TASK REQUIREMENTS | Will you restate word for word the part of the items below that opens with the line containing "点击收听今天的代祷项目" and closes with the line containing "Moreno La soberanía nacional es uno de los"? Leave the pictures out of your answer.

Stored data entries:
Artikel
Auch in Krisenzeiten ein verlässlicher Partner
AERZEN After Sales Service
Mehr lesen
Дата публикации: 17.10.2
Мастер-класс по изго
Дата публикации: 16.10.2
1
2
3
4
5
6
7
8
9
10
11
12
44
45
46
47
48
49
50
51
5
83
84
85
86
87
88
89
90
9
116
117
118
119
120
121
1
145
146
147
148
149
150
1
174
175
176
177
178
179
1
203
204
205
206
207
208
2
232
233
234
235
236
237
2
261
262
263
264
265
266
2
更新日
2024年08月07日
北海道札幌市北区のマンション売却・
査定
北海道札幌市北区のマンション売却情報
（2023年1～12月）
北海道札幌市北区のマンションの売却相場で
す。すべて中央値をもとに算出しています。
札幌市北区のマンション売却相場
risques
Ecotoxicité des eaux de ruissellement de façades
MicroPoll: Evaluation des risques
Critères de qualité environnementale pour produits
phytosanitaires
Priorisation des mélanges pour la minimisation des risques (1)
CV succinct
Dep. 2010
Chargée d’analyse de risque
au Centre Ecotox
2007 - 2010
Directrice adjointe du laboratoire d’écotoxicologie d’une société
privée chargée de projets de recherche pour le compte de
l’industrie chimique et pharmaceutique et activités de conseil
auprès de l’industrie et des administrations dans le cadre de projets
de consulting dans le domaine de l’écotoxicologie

--

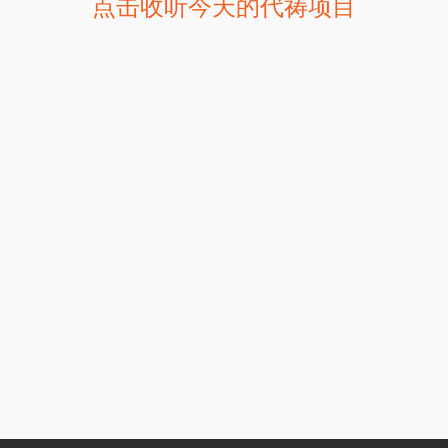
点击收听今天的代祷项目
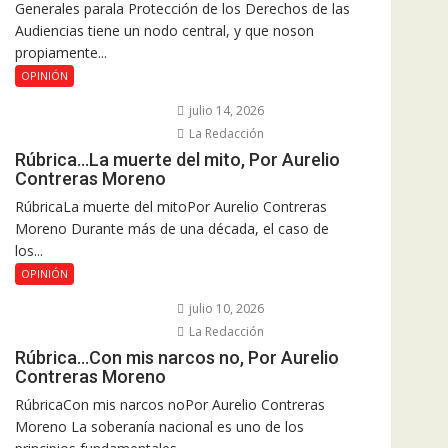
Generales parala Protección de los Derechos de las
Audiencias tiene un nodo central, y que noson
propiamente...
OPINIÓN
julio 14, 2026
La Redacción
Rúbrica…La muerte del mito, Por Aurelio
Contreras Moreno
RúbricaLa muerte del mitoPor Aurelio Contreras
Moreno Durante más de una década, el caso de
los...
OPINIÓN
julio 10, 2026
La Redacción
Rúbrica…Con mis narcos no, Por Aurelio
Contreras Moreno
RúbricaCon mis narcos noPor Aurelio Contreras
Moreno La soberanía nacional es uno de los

SOLUTION TO THE EXERCISE |
点击收听今天的代祷项目
Generales parala Protección de los Derechos de las
Audiencias tiene un nodo central, y que noson
propiamente...
OPINIÓN
julio 14, 2026
La Redacción
Rúbrica…La muerte del mito, Por Aurelio
Contreras Moreno
RúbricaLa muerte del mitoPor Aurelio Contreras
Moreno Durante más de una década, el caso de
los...
OPINIÓN
julio 10, 2026
La Redacción
Rúbrica…Con mis narcos no, Por Aurelio
Contreras Moreno
RúbricaCon mis narcos noPor Aurelio Contreras
Moreno La soberanía nacional es uno de los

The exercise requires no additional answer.